(Editor’s note: This is the first appearance of “Risks & Benefits,” a weekly column covering risk management, employee benefits, compensation, and other workplace issues of interest to senior financial executives. Comments are welcomed. E-Mail to: [email protected].)
On the surface, it sounds like a great idea, a perfect incentive to cut down absenteeism during the height of the cold-and-flu season.
Employers are increasingly looking at ways to reward employees for not using sick days when they merely have the sniffles.
At a General Dynamics Electric Boat division shipyard in Groton, Conn., for example, salaried workers get to take part in a lottery if they don’t use sick days. The lures are cash prizes of up to $2,500, gift certificates, or free parking spaces, according to a Dec. 21 Associated Press story.
The AP story also cites the use of “paid time off” (PTO) days as proof that employers are looking to get workers to use less sick time as a way to cut costs. In PTO programs, whether a worker takes time off to care for an injured child or parent, nurse a cold, or hang out at the local pool hall is immaterial.
Employees simply get a set amount of days, which the employer can vary in tune with the employee’s length of service or position. Days can be carried over from year to year in such a program.
The reasoning behind PTO programs, as it is behind the shipyard’s lottery, is to encourage an employee to take as few sick days as possible. Offer them a reward, and they will come to work.
The reasoning, however, stinks.
This is because employers who push employees to walk wounded into the workplace are asking for trouble on at least three fronts: Increased legal liabilities, workplace health woes, and labor-retention problems.
Take the case of Jim Henson, creator of the Muppets. Back in 1990 he tragically died from an aggressive strep infection that reportedly started off with the symptoms of a cold. He was said to have ignored the symptoms, pressed on with his hectic schedule, and then wound up in the hospital—too late.
Now, Henson was the head of his own company, not just a mere employee, and his illness occurred before the days of PTOs and lotteries. Thus, his family had no one to blame but Henson himself.
However, say a worker has what seems to be a bad, lingering cold, and limps into work in search of winning a coveted parking space in a lottery or to hold on to her PTO days for summer vacation.

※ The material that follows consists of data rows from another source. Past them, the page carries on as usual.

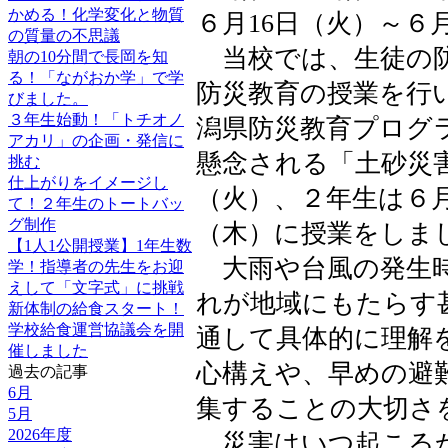
かめる！化学変化と物質
６月16日（火）～６
の質量の不思議
当校では、生徒の防
朝の10分間で長岡を知
る！「ながおか学」で学
防災教育の授業を行
びました。
３年生始動！「トチオノ
潟県防災教育プログ
アカリ」の企画・発信に
懸念される「土砂災
挑む
仕上がりをイメージし
（火）、２年生は６月
て！２年生のトートバッ
グ制作
（木）に授業をしま
【1人1公開授業】1年生数
大雨や台風の発生時
学！指導者の先生をお迎
えして「文字式」に挑戦
れが地域にもたらす
新体制の給食スタート！
学校給食運営協議会を開
通して具体的に理解
催しました
心構えや、早めの避
過去の記事
6月
集することの大切さ
5月
2026年度
災害はいつ起こるか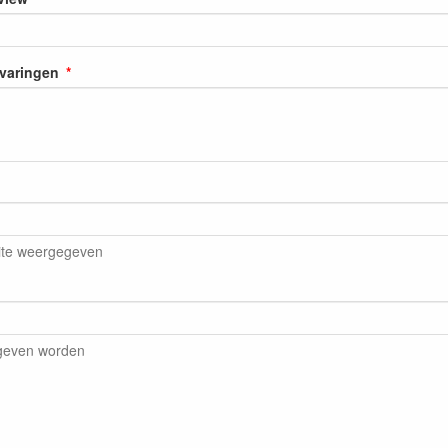
rvaringen
ite weergegeven
egeven worden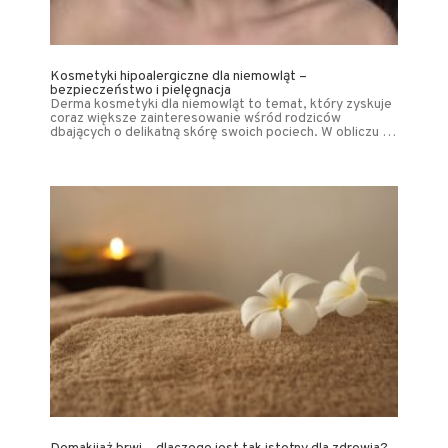
Kosmetyki hipoalergiczne dla niemowląt –
bezpieczeństwo i pielęgnacja
Derma kosmetyki dla niemowląt to temat, który zyskuje
coraz większe zainteresowanie wśród rodziców
dbających o delikatną skórę swoich pociech. W obliczu …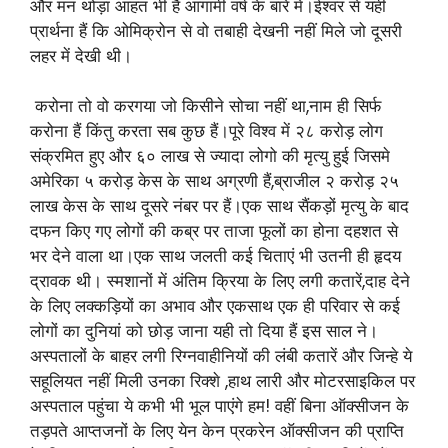
और मन थोड़ा आहत भी हैं आगामी वर्ष के बारे में।ईश्वर से यही
प्रार्थना हैं कि ओमिक्रोन से वो तबाही देखनी नहीं मिले जो दूसरी
लहर में देखी थी।
करोना तो वो करगया जो किसीने सोचा नहीं था,नाम ही सिर्फ
करोना हैं किंतु करता सब कुछ हैं।पूरे विश्व में २८ करोड़ लोग
संक्रमित हुए और ६० लाख से ज्यादा लोगो की मृत्यु हुई जिसमे
अमेरिका ५ करोड़ केस के साथ अग्रणी हैं,ब्राजील २ करोड़ २५
लाख केस के साथ दूसरे नंबर पर हैं।एक साथ सैंकड़ों मृत्यु के बाद
दफन किए गए लोगों की कब्र पर ताजा फूलों का होना दहशत से
भर देने वाला था।एक साथ जलती कई चिताएं भी उतनी ही हृदय
द्रावक थी। स्मशानों में अंतिम क्रिया के लिए लगी कतारें,दाह देने
के लिए लक्कड़ियों का अभाव और एकसाथ एक ही परिवार से कई
लोगों का दुनियां को छोड़ जाना यही तो दिया हैं इस साल ने।
अस्पतालों के बाहर लगी रिग्नवाहीनियों की लंबी कतारें और जिन्हे ये
सहूलियत नहीं मिली उनका रिक्शे ,हाथ लारी और मोटरसाइकिल पर
अस्पताल पहुंचा ये कभी भी भूल पाएंगे हम! वहीं बिना ऑक्सीजन के
तड़पते आप्तजनों के लिए येन केन प्रकरेन ऑक्सीजन की प्राप्ति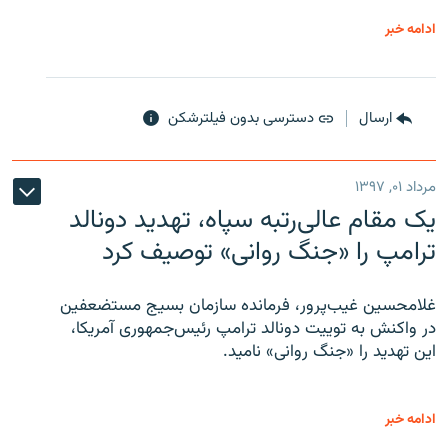
ادامه خبر
ارسال
دسترسی بدون فیلترشکن
مرداد ۰۱, ۱۳۹۷
یک مقام عالی‌رتبه سپاه، تهدید دونالد
ترامپ را «جنگ روانی» توصیف کرد
غلامحسین غیب‌پرور، فرمانده سازمان بسیج مستضعفین
در واکنش به توییت دونالد ترامپ رئیس‌جمهوری آمریکا،
این تهدید را «جنگ روانی» نامید.
ادامه خبر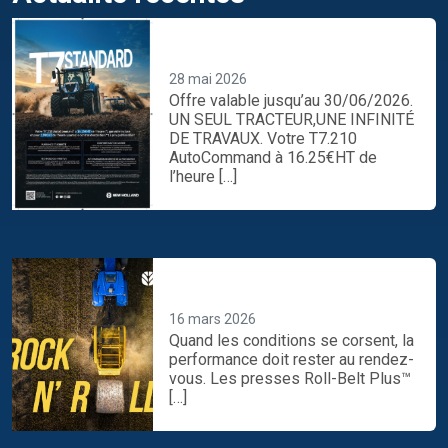
UN SEUL TRACTEUR,UNE
INFINITÉ DE TRAVAUX.
28 mai 2026
Offre valable jusqu’au 30/06/2026.
UN SEUL TRACTEUR,UNE INFINITÉ
DE TRAVAUX. Votre T7.210
AutoCommand à 16.25€HT de
l’heure […]
Préparez-vous maintenant
assurez le show toute la saison
16 mars 2026
Quand les conditions se corsent, la
performance doit rester au rendez-
vous. Les presses Roll-Belt Plus™
[…]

If she had an ailment similar to Henson’s, was persuaded by her employer’s sick-leave policy to come into work, and ended up dying, could a lawsuit by her surviving family be far behind?
This isn’t as far-fetched as it sounds. The increasing involvement of employers in directing employee health care, especially through the use of managed-care plans, already represents a source of fiduciary liability. Employers, for instance, can already be pulled into a “death-by-utilization-review” suit for picking a managed-care provider that tells a worker to hold off seeking life-saving medical care.
Extending this concept just a bit further, it may not be long before an employer is hit with litigation, arguing that it encouraged a worker to neglect a deadly ailment by means of an erring sick-day policy: a “death-by-PTO” suit.
By that reasoning, risk managers working for companies with such policies had better check their companies’ liability policies to see if they have adequate coverage.
More obviously, programs encouraging workers to cut down on sick-day use can spur the spread of contagious ailments to other employees. In the cold season, as every supervisor knows, absences can mount as a result of an uncovered cough or an ill-placed, used tissue.
Hearing a persistent hacking cough, many bosses frequently send the worker home. But if there’s enough motivation to avoid using a sick day, the worker could resist.
Further, widespread underuse of sick days could cost an employer money by contributing to an increase in health-insurance claims. And if a worker’s ailment impairs his judgement or alertness in the workplace, it can lead to workers’ compensation claims. Think about the drug warning labels on certain medications that advise the user not to drive or operate heavy machinery.
The third reason employers shouldn’t set up programs discouraging sick-day use is the demeaning message they send to employees. According to the AP article, a software engineer-manager at the shipyard who won $1,000 in connection with his not taking a sick day in five years, praised the lottery as “a big incentive for people to be in work.”
In this day of tight labor markets and tough times in retaining talented workers, an employer should be providing better incentives than persuading employees to roll out of bed in the morning.